Synthesis and Photophysics of Liquid-Crystalline Complexes of Gold(III) and Platinum(IV)

Phosphorescent metal complexes are of great potential interest in optoelectronic applications, for example as emitters in organic light emitting diodes (OLEDs), due to the ability of such materials to emit from the triplet excited state. Through the combination of liquid-crystalline properties with triplet emission, these materials can form structures with long-range order that can display increased charge-transport abilities and show polarised emission.

It has been shown that the platinum(IV) complex [Pt(p-tolpy)2Cl2] can be prepared through a microwave-assisted, one-pot procedure. Alkoxyphenyl-functionalised analogues showed lamellar mesophases, which is remarkable given the low level of alkoxy-functionalisation and octahedral metal geometry. All of the platinum(IV) complexes were emissive in solution, showing moderate quantum yields of ≈10% and long lifetimes of up to 230 microseconds.

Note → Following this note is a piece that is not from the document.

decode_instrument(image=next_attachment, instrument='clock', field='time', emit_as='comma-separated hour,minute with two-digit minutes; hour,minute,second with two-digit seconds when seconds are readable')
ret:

A large family of liquid-crystalline bis-cyclometallated gold(III) alkynyl complexes of the general formula [Au(C^N^C)(C≡CR)] has been synthesised, where C^N^C is an alkoxy-functionalised, 2,6-diphenylpyridine ligand and C≡CR is an alkoxy-functionalised phenylalkynyl ligand. These complexes showed varied liquid-crystalline properties, as well as tunable emissive behaviour and impressive OLED device performance.